Es gibt nur zwei Moeglichkeiten: Gemeinsam gegen Ignoranz und Intoleranz oder, „Gute Nacht, Welt“!
Da hat wohl ein intelligentes Gericht ein Urteil gefällt. Ein Gericht das sich tatsächlich mit anderen Kulturkreisen, Sozialisation und sozialen Zwängen beschäftigt hat.
Wir sollten uns, als Nichtjuristen, hüten solche Urteile nur aus dem „Bauch“ zu beurteilen. Es gibt auch andere „Rechtsempfinden“ als die des deutschen Volkes bzw. des deutschen Stammtisches. Man denke da nur an das sogenannte islamische Recht oder das archaische Blutrecht der Albaner, der Kanun. Dies alles muss ein deutsches Gericht mit in ein „gerechtes“ Urteil einfließen lassen. Das ist für uns vielleicht bitter. Rechtssprechung war aber noch nie einfach.
Mönsch Hafenmaus
bist du bei der antwort nicht ein wenig zu kurz gesprungen?

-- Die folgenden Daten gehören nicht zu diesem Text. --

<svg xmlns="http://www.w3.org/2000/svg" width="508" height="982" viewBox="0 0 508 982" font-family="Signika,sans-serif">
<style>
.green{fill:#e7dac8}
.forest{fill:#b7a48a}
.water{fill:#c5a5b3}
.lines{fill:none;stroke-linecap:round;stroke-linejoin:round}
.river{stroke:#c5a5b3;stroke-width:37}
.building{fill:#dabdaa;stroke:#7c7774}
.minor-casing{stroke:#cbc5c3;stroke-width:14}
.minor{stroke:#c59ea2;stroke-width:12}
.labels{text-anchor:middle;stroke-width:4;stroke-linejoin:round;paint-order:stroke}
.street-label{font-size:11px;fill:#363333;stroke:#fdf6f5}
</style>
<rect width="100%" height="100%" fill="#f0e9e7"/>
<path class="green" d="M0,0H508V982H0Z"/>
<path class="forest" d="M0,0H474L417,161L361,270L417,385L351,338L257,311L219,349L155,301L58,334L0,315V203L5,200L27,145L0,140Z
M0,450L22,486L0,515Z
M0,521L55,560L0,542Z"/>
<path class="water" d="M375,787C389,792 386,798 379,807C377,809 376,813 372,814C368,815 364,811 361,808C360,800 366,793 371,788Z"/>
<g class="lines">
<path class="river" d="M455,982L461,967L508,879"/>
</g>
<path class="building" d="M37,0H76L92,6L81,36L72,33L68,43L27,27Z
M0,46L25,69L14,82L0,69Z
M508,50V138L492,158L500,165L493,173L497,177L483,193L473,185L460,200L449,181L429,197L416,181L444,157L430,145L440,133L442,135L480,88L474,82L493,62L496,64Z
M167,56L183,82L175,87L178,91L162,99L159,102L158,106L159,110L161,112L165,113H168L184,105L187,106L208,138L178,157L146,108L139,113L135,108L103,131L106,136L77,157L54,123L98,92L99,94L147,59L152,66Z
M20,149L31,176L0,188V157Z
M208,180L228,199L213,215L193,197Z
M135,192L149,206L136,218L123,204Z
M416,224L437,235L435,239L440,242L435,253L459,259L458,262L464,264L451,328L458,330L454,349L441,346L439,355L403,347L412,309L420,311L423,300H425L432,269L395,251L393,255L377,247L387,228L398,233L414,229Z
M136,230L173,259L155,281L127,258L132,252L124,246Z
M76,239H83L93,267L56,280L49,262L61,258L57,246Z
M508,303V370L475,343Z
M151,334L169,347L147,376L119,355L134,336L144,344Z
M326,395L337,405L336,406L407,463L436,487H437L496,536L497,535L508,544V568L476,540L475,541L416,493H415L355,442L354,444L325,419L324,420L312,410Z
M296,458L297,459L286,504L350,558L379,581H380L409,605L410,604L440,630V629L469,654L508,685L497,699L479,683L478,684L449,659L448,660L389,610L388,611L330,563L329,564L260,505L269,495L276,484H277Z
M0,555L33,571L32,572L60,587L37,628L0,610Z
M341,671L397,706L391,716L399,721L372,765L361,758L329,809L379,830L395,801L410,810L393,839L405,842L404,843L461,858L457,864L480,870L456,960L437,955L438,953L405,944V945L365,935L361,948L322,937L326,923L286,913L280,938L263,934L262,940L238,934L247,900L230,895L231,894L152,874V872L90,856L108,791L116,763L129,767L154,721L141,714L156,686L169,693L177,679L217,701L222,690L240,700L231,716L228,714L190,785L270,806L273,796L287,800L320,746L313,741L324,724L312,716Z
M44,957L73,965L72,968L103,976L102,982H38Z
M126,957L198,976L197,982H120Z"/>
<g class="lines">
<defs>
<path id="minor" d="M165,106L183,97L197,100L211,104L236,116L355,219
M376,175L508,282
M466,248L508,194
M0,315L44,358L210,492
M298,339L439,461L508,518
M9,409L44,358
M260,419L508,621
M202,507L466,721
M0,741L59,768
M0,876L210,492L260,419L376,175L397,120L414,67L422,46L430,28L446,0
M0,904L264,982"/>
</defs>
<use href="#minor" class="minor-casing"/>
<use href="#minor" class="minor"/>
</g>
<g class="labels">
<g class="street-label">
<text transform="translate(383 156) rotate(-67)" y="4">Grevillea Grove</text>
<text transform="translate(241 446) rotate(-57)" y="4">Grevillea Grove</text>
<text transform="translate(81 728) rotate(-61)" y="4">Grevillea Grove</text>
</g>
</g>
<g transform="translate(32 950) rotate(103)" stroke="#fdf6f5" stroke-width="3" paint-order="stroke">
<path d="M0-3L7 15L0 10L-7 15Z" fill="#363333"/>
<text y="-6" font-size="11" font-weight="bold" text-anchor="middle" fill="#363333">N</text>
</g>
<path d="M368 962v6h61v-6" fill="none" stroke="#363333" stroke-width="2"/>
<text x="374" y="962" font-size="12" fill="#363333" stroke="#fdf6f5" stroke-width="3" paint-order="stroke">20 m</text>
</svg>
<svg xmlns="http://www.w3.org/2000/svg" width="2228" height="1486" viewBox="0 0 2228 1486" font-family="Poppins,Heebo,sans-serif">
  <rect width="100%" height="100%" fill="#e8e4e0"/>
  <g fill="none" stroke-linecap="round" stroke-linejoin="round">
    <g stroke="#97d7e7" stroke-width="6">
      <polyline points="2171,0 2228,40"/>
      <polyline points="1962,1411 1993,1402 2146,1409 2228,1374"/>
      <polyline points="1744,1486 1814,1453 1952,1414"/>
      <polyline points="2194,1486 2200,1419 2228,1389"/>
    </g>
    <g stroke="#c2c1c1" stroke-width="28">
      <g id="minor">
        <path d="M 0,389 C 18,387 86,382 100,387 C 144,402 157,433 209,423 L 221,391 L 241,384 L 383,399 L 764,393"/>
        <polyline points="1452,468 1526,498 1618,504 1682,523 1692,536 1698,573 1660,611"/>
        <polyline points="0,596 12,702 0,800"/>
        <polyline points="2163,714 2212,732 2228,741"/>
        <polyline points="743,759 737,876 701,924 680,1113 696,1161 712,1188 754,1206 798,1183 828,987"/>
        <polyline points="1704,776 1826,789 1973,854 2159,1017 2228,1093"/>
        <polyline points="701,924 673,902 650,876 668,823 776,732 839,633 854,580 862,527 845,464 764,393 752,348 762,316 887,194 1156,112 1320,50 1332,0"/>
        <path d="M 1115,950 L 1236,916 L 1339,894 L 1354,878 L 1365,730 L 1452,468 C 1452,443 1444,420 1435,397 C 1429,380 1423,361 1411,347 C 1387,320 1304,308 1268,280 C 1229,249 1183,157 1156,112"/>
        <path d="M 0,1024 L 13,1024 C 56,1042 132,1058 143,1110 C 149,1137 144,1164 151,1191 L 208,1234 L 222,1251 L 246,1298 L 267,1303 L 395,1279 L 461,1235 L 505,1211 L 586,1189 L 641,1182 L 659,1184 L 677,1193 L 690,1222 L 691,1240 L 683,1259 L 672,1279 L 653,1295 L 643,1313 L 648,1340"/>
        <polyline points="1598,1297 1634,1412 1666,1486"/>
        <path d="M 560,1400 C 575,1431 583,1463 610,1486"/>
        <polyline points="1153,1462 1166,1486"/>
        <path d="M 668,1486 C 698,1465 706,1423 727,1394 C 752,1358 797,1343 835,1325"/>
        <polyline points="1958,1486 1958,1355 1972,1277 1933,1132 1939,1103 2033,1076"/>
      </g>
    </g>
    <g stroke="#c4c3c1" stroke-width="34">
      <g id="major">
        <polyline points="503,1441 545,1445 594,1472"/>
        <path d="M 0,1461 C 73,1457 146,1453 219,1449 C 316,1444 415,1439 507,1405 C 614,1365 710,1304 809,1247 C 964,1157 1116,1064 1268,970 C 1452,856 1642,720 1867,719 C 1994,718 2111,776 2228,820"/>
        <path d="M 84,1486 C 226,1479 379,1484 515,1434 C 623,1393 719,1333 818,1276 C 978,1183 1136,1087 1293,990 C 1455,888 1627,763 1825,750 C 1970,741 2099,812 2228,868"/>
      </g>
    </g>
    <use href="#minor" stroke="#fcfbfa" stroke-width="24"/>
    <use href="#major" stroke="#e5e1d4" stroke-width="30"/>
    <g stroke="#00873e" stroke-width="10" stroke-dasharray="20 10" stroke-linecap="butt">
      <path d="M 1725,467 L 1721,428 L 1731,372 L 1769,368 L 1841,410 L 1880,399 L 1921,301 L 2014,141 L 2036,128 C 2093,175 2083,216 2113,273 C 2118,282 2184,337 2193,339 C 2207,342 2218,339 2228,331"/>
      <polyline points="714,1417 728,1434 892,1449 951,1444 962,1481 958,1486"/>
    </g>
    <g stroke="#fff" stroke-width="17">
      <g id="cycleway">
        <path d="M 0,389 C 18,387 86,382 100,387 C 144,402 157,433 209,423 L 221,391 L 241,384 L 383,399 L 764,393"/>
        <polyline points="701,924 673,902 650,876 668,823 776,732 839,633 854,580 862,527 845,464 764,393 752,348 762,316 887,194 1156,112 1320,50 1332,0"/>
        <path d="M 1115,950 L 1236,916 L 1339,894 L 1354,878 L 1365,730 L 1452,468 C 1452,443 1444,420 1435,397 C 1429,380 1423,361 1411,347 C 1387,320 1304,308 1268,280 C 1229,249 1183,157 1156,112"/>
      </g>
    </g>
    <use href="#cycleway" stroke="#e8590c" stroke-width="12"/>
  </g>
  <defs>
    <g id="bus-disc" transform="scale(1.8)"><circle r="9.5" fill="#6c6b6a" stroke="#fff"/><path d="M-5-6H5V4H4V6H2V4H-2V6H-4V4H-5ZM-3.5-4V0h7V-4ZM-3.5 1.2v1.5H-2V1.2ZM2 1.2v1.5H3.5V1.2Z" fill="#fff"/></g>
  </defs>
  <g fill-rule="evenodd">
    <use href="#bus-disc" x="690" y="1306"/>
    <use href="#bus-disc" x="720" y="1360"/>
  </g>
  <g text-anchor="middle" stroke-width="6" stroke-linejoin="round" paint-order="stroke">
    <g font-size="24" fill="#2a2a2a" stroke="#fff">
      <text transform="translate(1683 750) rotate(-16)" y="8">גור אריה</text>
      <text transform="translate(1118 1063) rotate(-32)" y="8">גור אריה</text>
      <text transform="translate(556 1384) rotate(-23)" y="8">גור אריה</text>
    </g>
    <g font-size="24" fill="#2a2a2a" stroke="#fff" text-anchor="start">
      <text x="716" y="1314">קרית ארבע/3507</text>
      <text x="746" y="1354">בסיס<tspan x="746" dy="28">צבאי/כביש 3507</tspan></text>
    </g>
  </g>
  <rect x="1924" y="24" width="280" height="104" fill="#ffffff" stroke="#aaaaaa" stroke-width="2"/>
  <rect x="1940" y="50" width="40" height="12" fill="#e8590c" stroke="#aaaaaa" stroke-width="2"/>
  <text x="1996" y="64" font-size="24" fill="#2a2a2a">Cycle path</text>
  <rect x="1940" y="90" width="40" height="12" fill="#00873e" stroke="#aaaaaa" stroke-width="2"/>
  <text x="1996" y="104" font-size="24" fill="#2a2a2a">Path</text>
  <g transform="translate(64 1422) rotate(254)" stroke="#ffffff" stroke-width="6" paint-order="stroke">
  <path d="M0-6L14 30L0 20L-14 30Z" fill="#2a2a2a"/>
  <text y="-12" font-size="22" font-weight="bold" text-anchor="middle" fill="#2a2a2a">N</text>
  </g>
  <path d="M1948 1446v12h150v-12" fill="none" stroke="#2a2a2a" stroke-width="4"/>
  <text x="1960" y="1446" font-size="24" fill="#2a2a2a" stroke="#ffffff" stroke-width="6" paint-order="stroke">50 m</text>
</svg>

-Wenn ein Deutscher sturzbetrunken Frau und Kind erschlägt bekommt er wegen seiner Sucht mildernde Umstände
-Wenn ein Deutscher seine Kinder halbtot schlägt bekommt er wegen seiner schwierigen Kindheit (vater arbeitslos und Trinker) mildernde Umstände
Zeugen Jehovas (Christen) werden in Deutschland nicht zum Wehrdienst herangezogen (müssen nichtmal verweigern) wegen ihres Glaubens
wenn auf dem Oktoberfest ein Betrunkener einen Wachmann niederschlägt bekommt der kein Schmerzensgeld weil er mit dem Risiko bei dem job hätte rechnen müssen (Kulturzwang?)
und so weiter und so fort
warum sollen also bei Ausländern ihr bisheriges Leben ausgeklamert werde?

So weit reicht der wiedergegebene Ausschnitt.